Add alert if an OpenSearch scrape fails (#507)

If a scrape fails, this might indicate that a unit is not in a healthy state. OpenSearch right now does not have a metric saying that one node is down. E.g. If the systemd service is stopped in one node, the cluster (N nodes) will drop the faulty node because connectivity issues and the metrics will show that the cluster now has N-1 nodes without saying that one node has failed. With this new alert, at least a notification will appear if one node stop being responsive. How to test: - Deploy opensearch units - Stop the opensearch daemon in one of the units The grafana-agent injects the juju topology at the alert rule, so the expression `up < 1` will filter just for OpenSearch apps: ![image](https://github.com/user-attachments/assets/d09b22be-a571-4ec2-b76d-a654186df327) The alert will trigger: ![image](https://github.com/user-attachments/assets/a1ace958-1188-4b2b-840c-febfd639dd57)
canonical · Nov 27, 2024 · e225961 · e225961
1 parent 1fa589c
commit e225961
Showing 1 changed file with 11 additions and 0 deletions.
diff --git a/src/alert_rules/prometheus/prometheus_alerts.yaml b/src/alert_rules/prometheus/prometheus_alerts.yaml
@@ -1,6 +1,17 @@
 "groups":
 - "name": "opensearch.alerts"
   "rules":
+
+  - "alert": "OpenSearchScrapeFailed"
+    "annotations":
+      "message": "Scrape on {{ $labels.juju_unit }} failed.
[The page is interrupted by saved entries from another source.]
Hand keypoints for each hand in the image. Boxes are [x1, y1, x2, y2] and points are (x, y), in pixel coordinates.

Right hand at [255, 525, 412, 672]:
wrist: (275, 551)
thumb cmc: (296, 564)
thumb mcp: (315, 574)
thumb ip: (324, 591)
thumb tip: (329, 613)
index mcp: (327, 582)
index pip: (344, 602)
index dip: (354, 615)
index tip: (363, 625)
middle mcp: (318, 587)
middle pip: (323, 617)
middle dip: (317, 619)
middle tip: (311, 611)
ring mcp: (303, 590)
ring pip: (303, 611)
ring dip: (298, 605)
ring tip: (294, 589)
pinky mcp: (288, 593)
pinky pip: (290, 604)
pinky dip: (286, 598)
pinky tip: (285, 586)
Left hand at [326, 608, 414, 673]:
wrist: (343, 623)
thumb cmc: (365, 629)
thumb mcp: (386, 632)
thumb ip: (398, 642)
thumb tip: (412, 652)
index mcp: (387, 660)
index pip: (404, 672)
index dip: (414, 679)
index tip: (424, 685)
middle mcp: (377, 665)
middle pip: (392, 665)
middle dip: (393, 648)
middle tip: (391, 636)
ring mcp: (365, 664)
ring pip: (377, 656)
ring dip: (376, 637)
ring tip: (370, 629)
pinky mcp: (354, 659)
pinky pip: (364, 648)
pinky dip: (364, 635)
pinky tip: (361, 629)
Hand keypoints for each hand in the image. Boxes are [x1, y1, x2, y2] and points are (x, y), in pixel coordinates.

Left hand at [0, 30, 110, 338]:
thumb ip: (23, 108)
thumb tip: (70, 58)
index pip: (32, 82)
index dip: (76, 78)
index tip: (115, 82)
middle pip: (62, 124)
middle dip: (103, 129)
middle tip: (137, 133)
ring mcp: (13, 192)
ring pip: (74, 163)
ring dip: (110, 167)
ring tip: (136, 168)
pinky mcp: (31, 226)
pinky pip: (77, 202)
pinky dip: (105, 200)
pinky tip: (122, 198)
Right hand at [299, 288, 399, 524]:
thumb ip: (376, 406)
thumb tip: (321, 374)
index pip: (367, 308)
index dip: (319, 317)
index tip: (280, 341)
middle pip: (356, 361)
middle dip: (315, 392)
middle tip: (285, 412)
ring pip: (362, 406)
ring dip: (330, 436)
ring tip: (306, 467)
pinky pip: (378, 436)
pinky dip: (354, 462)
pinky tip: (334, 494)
Ensure that the OpenSearch systemd service is healthy and that the unit is part of the cluster."
+      "summary": "OpenSearch exporter scrape failed"
+    "expr": |
+      up < 1
+    "for": "5m"
+    "labels":
+      "severity": "critical"
+
   - "alert": "OpenSearchClusterRed"
     "annotations":
       "message": "Cluster {{ $labels.cluster }} health status has been RED for at least 2m. Cluster does not accept writes, shards may be missing or master node hasn't been elected yet."